The project will help integrate energy from the wind turbines, smoothing out peaks and troughs in generation to mitigate the variable nature of the power plant’s energy output. The 3MW plant will be expanded to 12MW capacity over time, although Alfen has not yet given an expected timescale for this.   

This is the second such project for Alfen, with an earlier 1MW installation completed at a wind farm in Giessenburg, central Holland, in May this year.

“This will enable us to make flexible use of renewable energy without wasting energy,” Nuon project manager Boudewijn Tjeertes said, before hinting at further energy storage ambitions for the group.

“And we are looking further: for example, we are planning to install a battery in residential areas with many houses with rooftop solar. In this way residents can use their solar energy that is generated during the day to charge their car at night. Today this is still happening with energy from fossil fuels.”

Latest project to use EV batteries

The project is the latest to repurpose EV batteries for use in the stationary storage space, with BMW involved in a few others already underway this year. This includes a large-scale energy storage installation at a Vattenfall onshore wind farm in Wales, Britain, using more than 33MWh of batteries.

Meanwhile, BMW itself has also launched stationary energy storage systems aimed at the residential and commercial & industrial (C&I) markets using batteries from its i3 electric vehicle range. Nissan’s Leaf EV batteries are among those also being used in “2nd life” battery projects, as are Daimler/Mercedes-Benz Energy batteries. While some projects are reusing or repurposing used EV batteries, the Alfen-Nuon-BMW project is thought to use new devices directly from BMW.

Of the tie-up with BMW, Alfen global energy storage sales head Andreas Plenk said his company’s system is “compatible with multiple batteries”.

“The excellent collaboration with both Nuon and BMW has made it possible to realize this innovative system in a short period of time. In addition, the installation has a modular set-up which makes it easy to expand in the future,” he added.

Batteries used in the Alfen-BMW tie-ups are high voltage devices, produced at its plant in Dingolfing, Bavaria. Vattenfall and BMW Group signed a deal for the supply of 1,000 units of 33kWh lithium-ion batteries this spring.

Image: Alfen.

Dong Energy's frequency response wind farm battery project

The Zeewolde wind farm energy storage system appears to mark a growing trend for batteries being used to integrate wind power. Several commentators and industry figures at this year’s ees Europe / Intersolar Europe show told Energy-Storage.News that they saw great potential in this area as curtailment of wind energy in particular due to overproduction can be expensive and wasteful.

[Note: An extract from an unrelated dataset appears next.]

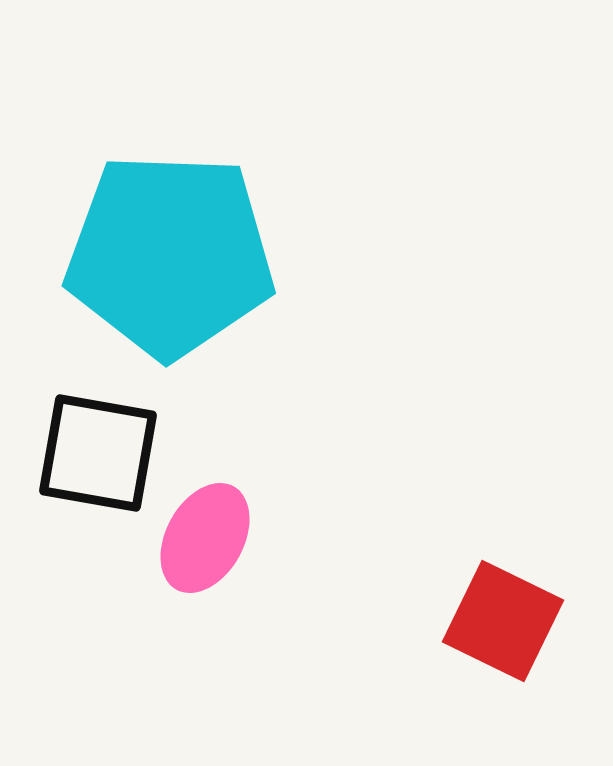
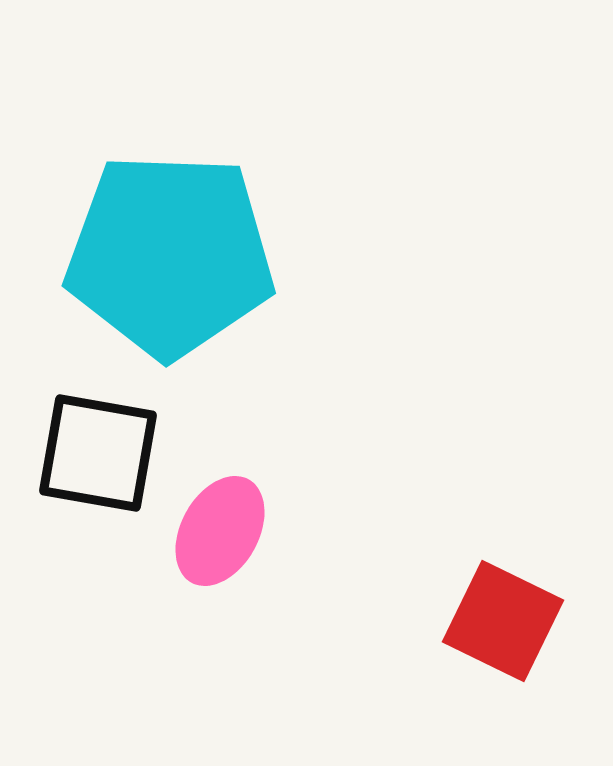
pink ellipse: moved 15 px right, 7 px up
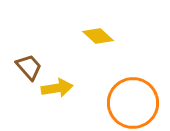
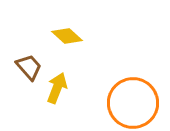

Earlier this month, Denmark-headquartered integrated energy company Dong Energy said it would combine wind turbines with batteries at Burbo Bank Offshore Wind Farm, off the west coast of the UK.

However, the main aim of this project, economically, will be to provide frequency response services to the grid, with 2MW of battery storage connected to the 90MW wind farm. The facility will respond to fluctuations in energy supply and demand to help maintain the 50Hz operating frequency of the local grid. Power engineering company ABB is supplying the battery storage system.

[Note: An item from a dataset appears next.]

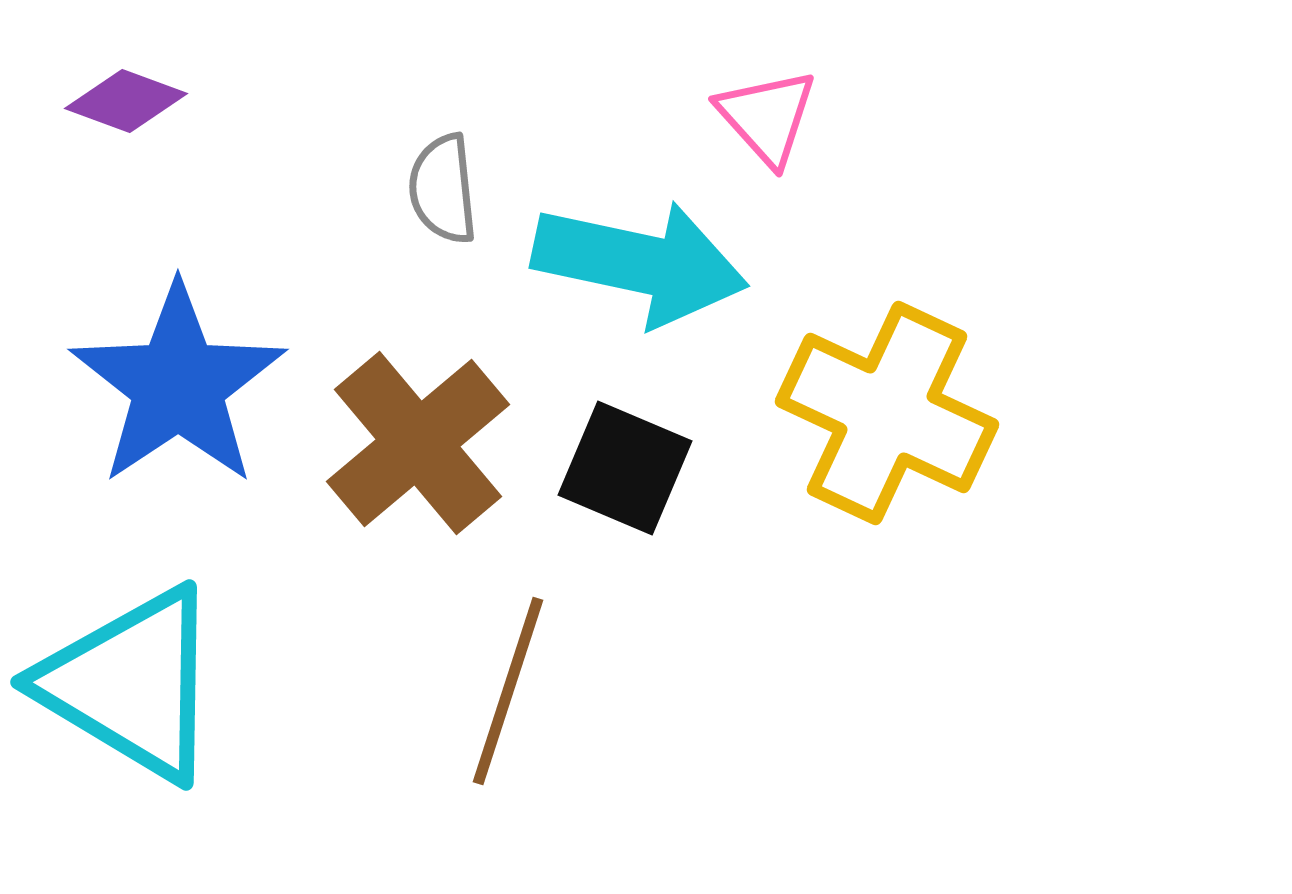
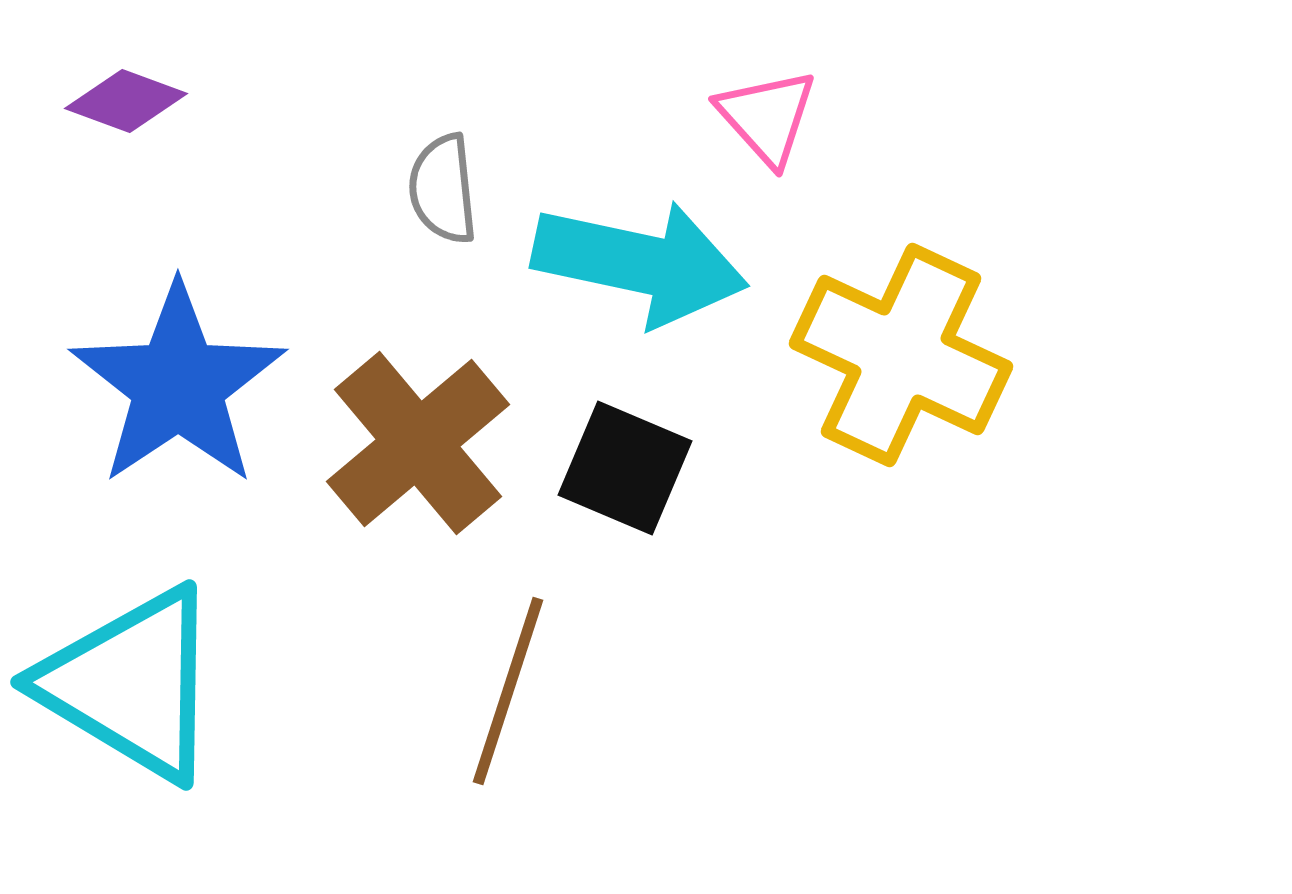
yellow cross: moved 14 px right, 58 px up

Ole Kjems Sørensen, Dong Energy senior vice president for partnerships, mergers & acquisitions and asset management referred to a growing need for flexibility in energy networks and said the project was a direct response to that need. He said the delivery of the Burbo Bank project for the transmission network operator (TNO), National Grid, was in some ways a broadening of Dong’s offerings of flexibility services to business customers.

“We’re excited to use battery technology to demonstrate this wind power and battery hybrid capability,” Kjems Sørensen said.

“With eight existing offshore wind farms in the UK and another four under construction, we expect to leverage further technology improvements and innovations and ensure that Dong Energy supports the stability of grid systems as generation capacity becomes cleaner and more sustainable.”